Exercise details: Show every line in the rows below that contains the string "radius", copying each one in full.

Material for this task:
-.-.-

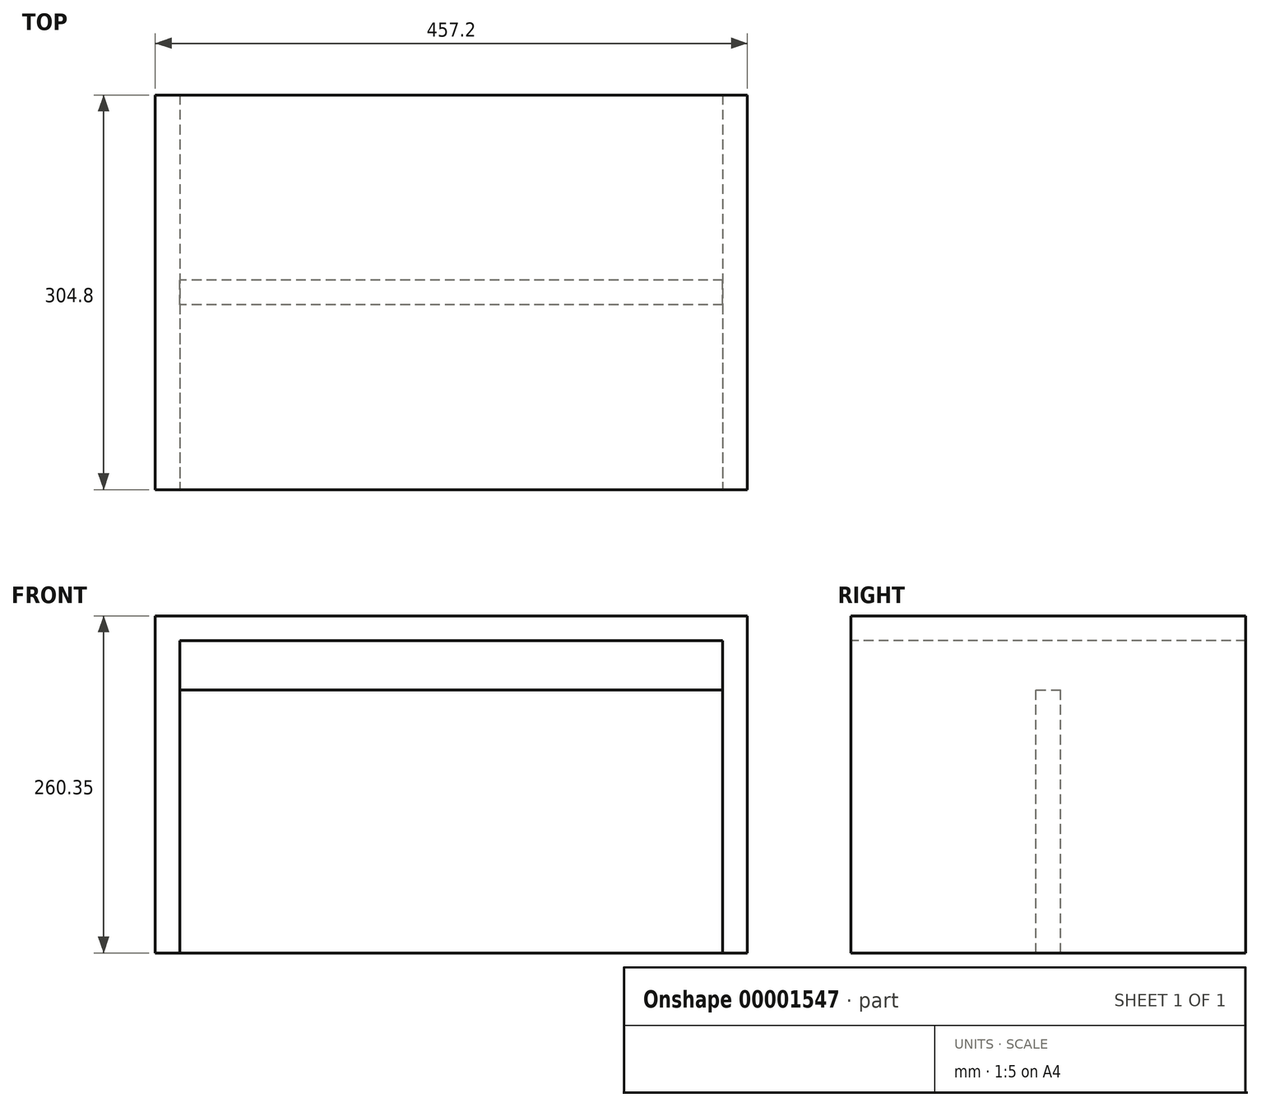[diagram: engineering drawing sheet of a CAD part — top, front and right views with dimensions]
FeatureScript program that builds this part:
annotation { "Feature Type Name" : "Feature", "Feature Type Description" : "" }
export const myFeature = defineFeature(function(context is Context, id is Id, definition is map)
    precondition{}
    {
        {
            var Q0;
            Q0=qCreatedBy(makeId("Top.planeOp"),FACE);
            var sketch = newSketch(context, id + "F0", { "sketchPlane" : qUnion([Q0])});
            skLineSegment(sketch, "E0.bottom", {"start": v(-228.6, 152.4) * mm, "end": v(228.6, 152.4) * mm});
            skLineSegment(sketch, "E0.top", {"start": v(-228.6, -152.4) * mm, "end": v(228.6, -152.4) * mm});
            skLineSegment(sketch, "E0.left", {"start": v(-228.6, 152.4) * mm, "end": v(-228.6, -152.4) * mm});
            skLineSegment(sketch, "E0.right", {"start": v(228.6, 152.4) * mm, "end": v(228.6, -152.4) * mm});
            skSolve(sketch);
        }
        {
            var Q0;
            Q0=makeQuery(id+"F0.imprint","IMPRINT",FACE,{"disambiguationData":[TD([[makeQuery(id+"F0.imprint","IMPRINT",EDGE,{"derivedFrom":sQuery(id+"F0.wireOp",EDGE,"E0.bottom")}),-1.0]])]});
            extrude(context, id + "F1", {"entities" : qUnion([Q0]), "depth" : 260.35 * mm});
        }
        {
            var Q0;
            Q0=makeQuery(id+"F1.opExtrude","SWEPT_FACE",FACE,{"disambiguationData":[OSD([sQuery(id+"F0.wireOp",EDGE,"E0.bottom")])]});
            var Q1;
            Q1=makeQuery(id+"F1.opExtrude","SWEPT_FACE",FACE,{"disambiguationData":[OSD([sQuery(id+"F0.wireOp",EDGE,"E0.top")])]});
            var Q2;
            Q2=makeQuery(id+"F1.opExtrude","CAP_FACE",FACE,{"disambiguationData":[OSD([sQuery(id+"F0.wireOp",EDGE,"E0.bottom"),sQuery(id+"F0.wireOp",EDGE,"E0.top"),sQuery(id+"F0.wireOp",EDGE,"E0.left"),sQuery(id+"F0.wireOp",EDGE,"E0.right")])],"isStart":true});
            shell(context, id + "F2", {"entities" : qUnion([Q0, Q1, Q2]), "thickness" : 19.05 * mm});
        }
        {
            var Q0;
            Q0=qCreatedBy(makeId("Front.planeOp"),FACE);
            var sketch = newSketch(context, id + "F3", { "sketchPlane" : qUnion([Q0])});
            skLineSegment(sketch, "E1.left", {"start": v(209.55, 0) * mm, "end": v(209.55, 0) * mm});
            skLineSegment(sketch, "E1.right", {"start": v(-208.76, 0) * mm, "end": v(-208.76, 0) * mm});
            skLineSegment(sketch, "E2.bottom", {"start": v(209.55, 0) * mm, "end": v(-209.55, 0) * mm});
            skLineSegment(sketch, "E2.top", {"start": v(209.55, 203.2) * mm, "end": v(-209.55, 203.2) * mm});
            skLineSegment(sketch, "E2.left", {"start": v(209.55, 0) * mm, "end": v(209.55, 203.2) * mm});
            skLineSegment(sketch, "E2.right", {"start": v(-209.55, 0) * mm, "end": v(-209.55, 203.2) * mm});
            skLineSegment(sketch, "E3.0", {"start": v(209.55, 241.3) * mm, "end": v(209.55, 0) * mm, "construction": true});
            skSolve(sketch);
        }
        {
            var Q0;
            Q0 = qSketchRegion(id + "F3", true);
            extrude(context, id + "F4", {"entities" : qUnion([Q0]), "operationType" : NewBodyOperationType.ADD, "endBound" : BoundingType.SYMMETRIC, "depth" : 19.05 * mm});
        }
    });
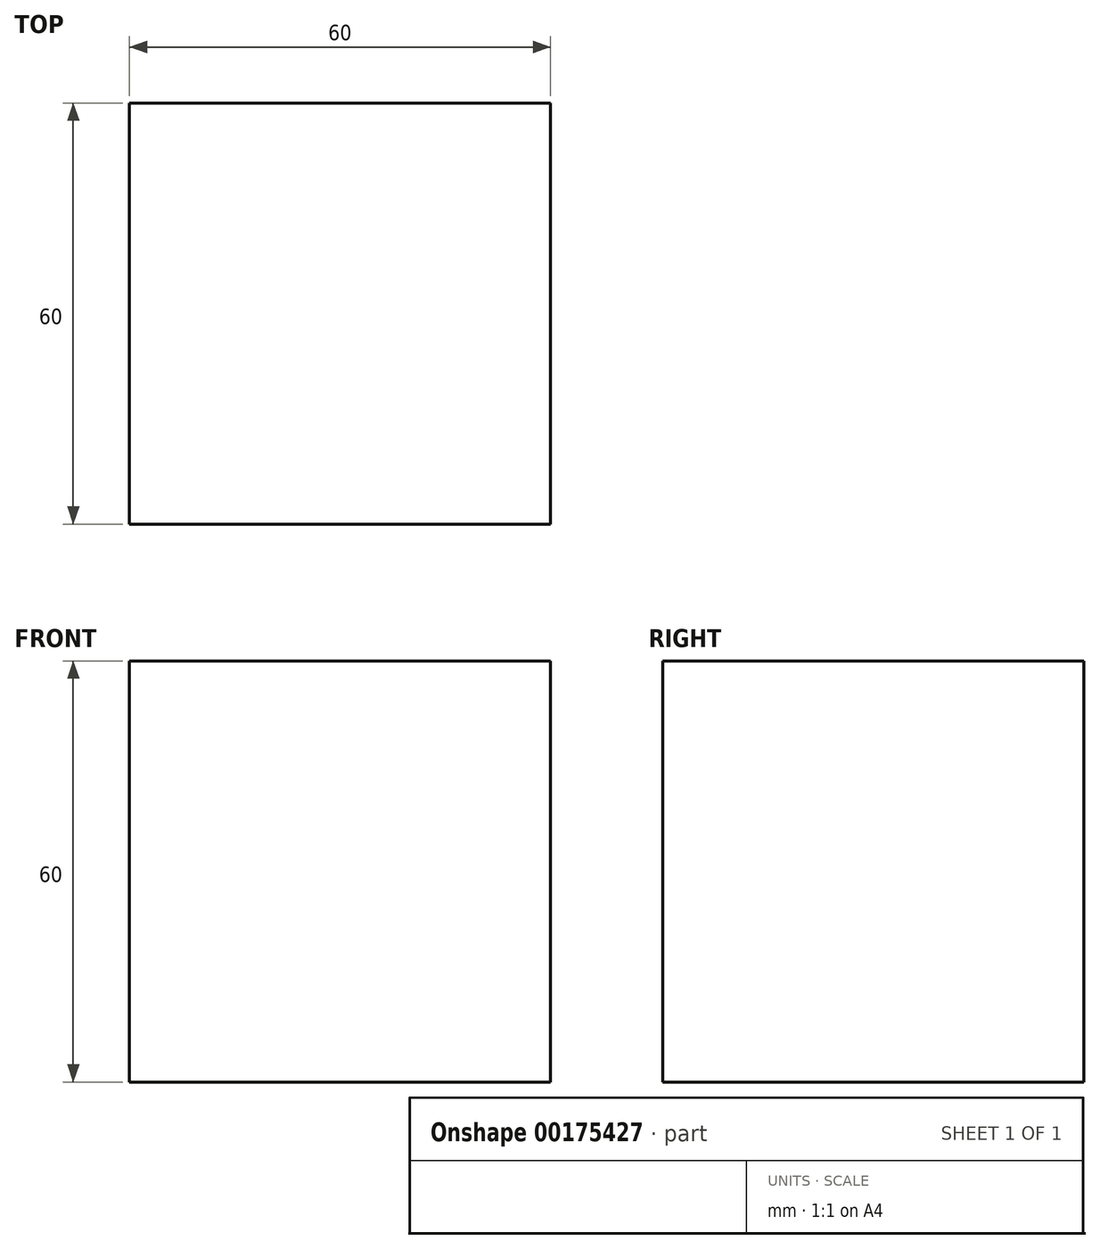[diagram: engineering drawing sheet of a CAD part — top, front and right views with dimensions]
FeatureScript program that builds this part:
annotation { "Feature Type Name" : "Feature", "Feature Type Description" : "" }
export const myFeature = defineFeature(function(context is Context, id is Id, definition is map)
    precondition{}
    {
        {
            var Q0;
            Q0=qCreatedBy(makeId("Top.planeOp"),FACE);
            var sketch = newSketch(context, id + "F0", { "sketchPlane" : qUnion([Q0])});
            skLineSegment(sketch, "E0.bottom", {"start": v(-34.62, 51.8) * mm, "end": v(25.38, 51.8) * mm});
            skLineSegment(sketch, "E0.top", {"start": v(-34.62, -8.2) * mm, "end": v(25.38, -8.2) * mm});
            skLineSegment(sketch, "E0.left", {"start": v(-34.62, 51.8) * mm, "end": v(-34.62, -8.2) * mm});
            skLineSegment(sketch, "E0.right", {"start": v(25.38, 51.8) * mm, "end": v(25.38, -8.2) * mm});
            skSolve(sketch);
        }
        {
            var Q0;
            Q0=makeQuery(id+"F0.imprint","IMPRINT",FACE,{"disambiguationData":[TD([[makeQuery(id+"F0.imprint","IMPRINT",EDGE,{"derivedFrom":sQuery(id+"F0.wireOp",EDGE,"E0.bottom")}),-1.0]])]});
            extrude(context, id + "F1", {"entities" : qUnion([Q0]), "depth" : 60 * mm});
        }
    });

-.-.-

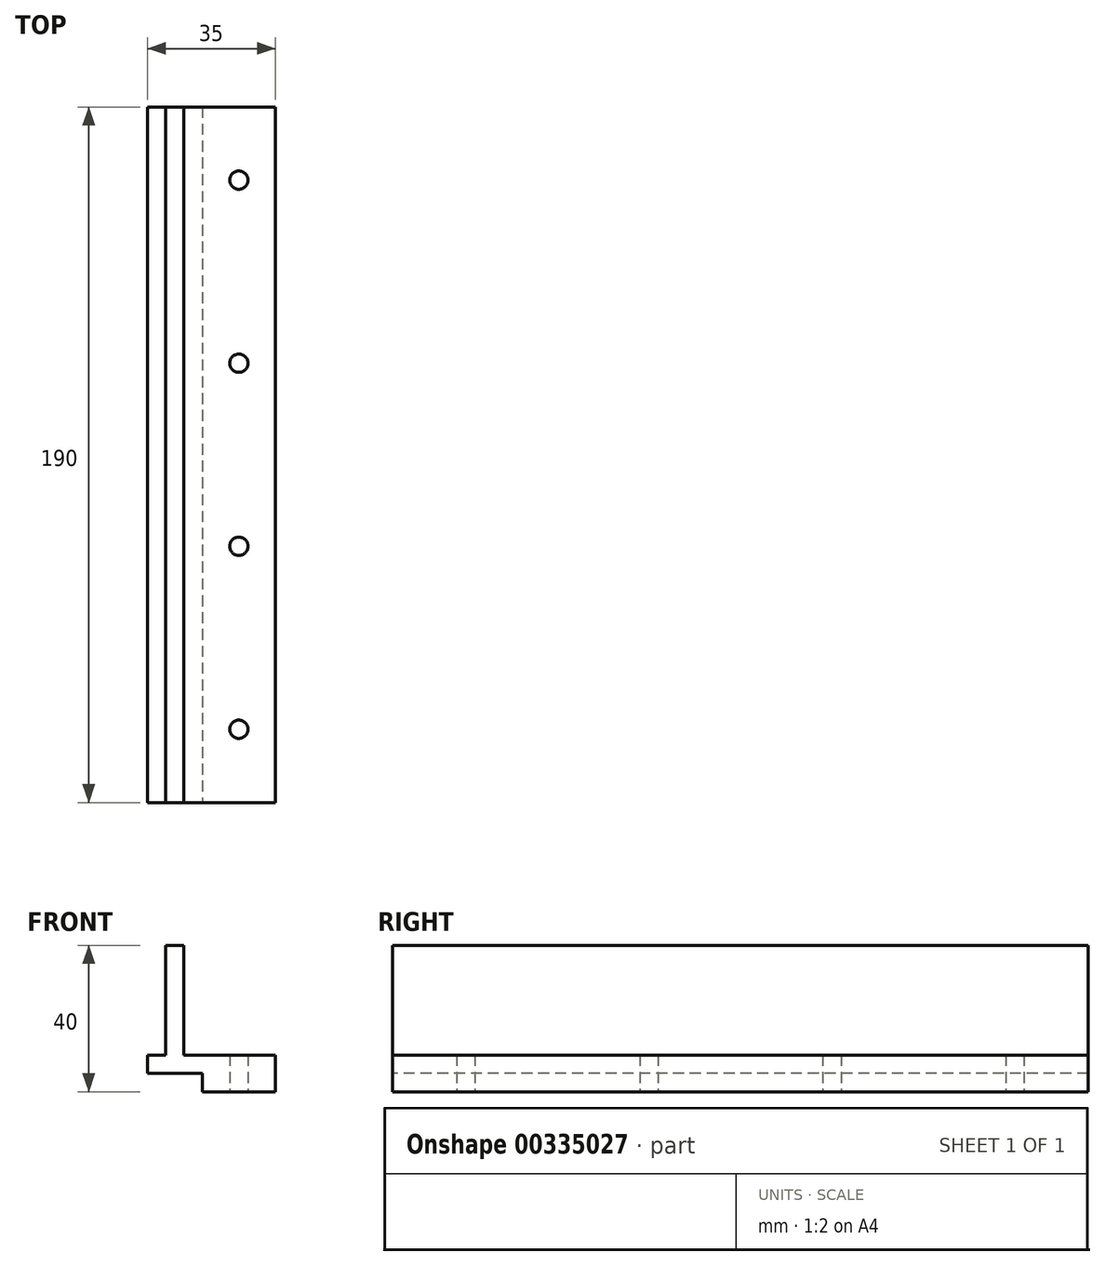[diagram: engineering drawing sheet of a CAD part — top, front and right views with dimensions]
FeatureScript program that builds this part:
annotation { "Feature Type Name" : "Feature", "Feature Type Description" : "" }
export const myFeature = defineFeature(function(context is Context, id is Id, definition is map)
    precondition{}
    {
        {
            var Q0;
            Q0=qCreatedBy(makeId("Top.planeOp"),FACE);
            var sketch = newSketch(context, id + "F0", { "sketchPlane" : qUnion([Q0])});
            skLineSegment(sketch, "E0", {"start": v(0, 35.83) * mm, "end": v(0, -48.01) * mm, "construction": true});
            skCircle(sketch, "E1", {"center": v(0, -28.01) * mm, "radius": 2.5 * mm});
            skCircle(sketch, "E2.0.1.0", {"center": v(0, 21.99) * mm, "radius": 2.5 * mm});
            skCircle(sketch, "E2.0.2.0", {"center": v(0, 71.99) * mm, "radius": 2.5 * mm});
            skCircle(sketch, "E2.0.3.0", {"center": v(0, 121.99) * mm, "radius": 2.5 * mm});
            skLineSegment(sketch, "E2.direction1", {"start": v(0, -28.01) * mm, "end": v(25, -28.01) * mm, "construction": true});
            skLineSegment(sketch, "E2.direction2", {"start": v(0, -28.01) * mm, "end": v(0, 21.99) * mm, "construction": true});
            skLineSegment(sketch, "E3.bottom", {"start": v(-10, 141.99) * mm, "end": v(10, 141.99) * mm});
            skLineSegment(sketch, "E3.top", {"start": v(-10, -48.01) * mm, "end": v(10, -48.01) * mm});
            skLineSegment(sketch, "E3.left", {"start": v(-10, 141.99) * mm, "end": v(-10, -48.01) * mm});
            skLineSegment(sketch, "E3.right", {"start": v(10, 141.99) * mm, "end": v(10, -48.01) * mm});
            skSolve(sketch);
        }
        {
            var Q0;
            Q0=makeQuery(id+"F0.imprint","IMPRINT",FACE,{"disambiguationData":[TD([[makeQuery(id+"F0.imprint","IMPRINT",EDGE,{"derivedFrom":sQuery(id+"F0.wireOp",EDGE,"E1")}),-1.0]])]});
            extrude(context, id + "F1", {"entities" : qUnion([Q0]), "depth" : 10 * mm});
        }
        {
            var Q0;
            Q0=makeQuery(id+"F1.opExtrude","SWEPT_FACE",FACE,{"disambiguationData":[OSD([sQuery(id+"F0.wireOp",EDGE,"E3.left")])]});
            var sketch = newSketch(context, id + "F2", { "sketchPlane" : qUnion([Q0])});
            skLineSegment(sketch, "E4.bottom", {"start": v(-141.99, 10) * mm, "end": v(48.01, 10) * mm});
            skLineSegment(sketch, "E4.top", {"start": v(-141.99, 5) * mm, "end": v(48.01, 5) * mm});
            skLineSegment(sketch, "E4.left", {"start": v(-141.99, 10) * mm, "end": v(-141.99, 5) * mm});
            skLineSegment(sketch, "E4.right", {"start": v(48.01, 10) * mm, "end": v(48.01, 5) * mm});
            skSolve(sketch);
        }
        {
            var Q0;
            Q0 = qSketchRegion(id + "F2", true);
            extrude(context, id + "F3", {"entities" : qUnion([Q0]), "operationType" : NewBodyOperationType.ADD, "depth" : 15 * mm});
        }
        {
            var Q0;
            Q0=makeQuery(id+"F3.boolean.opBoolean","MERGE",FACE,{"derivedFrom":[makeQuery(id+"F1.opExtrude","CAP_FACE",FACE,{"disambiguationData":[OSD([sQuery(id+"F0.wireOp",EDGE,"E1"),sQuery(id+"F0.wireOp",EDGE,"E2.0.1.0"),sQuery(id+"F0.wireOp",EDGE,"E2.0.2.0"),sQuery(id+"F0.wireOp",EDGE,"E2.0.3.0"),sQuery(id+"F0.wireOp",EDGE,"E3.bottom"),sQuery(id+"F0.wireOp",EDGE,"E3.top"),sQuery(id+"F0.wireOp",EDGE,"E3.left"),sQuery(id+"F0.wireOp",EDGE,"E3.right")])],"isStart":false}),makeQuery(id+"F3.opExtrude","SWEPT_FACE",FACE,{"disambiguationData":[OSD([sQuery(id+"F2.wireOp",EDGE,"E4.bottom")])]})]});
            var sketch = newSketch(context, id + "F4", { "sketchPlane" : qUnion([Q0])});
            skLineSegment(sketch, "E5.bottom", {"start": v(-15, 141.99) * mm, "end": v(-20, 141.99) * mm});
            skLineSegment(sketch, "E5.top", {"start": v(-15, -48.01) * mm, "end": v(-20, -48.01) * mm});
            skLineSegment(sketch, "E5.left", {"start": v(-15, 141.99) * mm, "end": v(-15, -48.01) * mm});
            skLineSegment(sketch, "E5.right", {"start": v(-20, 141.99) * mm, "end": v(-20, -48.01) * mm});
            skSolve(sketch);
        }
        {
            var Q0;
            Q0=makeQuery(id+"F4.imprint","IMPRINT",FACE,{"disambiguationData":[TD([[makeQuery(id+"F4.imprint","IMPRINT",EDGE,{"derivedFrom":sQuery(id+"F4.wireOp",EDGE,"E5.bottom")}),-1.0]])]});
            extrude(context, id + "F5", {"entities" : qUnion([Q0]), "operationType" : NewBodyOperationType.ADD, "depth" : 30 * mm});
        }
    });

-.-.-

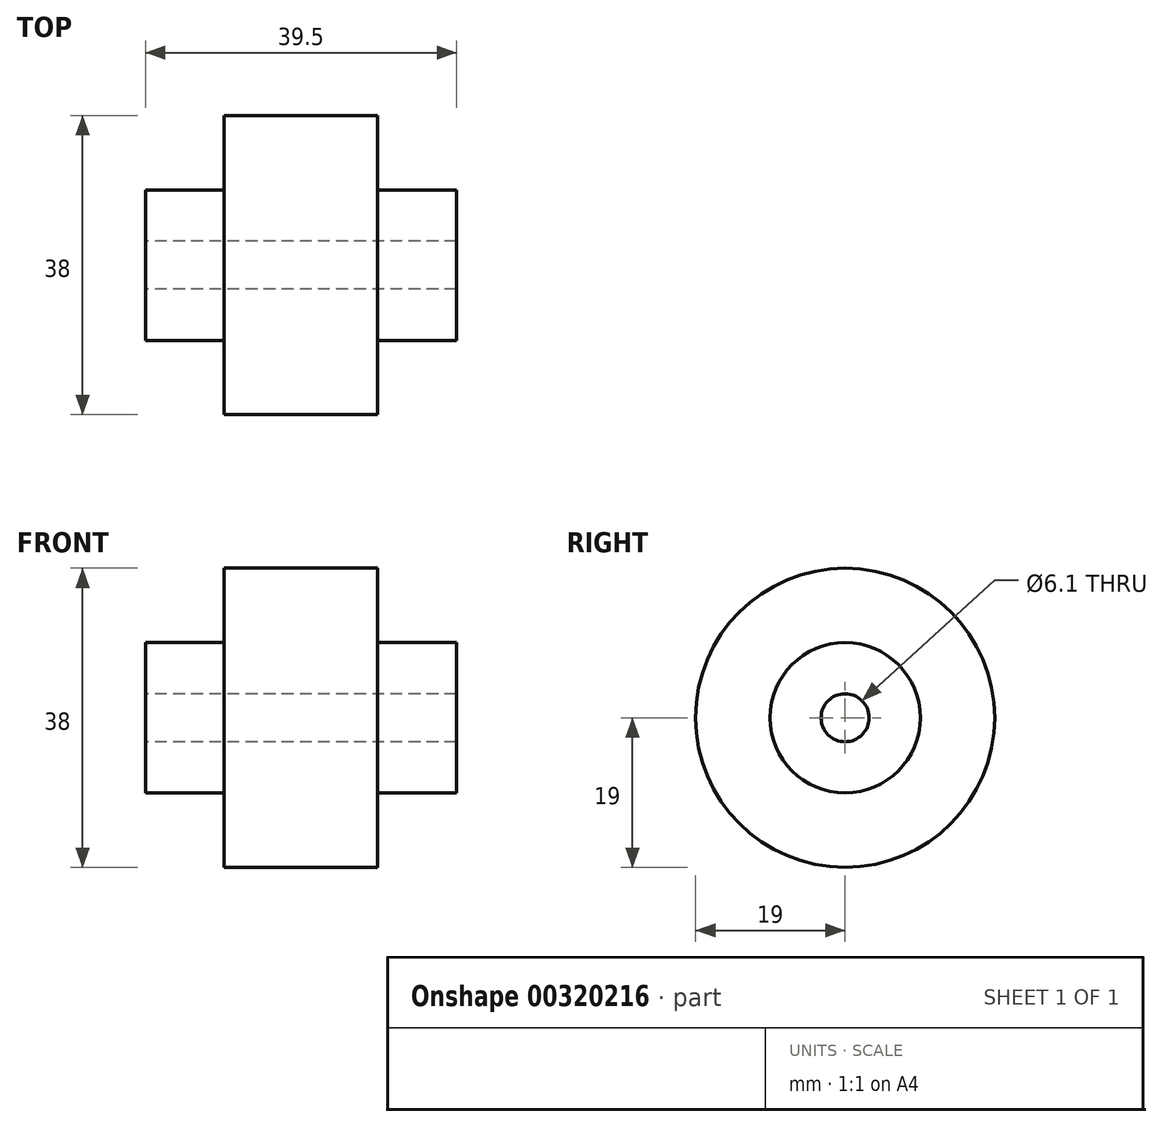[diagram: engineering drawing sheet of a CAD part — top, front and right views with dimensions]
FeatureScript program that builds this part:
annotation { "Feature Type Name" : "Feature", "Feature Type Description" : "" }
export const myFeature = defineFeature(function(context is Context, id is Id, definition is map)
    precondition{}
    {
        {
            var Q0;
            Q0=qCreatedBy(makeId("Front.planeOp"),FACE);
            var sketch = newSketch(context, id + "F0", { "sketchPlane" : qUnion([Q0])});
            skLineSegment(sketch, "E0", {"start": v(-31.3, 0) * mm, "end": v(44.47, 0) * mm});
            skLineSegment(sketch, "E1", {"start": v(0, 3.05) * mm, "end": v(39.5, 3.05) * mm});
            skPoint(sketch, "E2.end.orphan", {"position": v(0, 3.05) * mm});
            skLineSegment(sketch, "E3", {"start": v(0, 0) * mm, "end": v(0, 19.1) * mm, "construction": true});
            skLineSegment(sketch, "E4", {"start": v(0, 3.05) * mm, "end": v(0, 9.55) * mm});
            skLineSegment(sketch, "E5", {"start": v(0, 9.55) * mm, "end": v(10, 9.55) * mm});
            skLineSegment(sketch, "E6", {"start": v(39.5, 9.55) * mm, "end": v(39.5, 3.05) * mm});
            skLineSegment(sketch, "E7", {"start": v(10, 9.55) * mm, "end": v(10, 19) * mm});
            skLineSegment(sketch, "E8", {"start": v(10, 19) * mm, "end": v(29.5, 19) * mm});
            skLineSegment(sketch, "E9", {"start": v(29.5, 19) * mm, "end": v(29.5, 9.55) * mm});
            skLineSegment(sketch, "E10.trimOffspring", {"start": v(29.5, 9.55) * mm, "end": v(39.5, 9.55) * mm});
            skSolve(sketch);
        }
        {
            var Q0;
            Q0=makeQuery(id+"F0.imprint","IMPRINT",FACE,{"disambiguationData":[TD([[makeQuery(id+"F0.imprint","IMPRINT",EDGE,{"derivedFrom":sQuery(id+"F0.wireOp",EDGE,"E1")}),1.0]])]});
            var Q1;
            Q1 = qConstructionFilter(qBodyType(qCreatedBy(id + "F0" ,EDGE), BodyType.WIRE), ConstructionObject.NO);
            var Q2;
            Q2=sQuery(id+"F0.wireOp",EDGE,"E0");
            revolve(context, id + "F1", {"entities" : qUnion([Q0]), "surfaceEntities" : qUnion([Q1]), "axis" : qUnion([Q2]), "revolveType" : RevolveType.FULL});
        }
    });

-.-.-

Final result:
            skCircle(sketch, "E1", {"center": v(0, -28.01) * mm, "radius": 2.5 * mm});
            skCircle(sketch, "E2.0.1.0", {"center": v(0, 21.99) * mm, "radius": 2.5 * mm});
            skCircle(sketch, "E2.0.2.0", {"center": v(0, 71.99) * mm, "radius": 2.5 * mm});
            skCircle(sketch, "E2.0.3.0", {"center": v(0, 121.99) * mm, "radius": 2.5 * mm});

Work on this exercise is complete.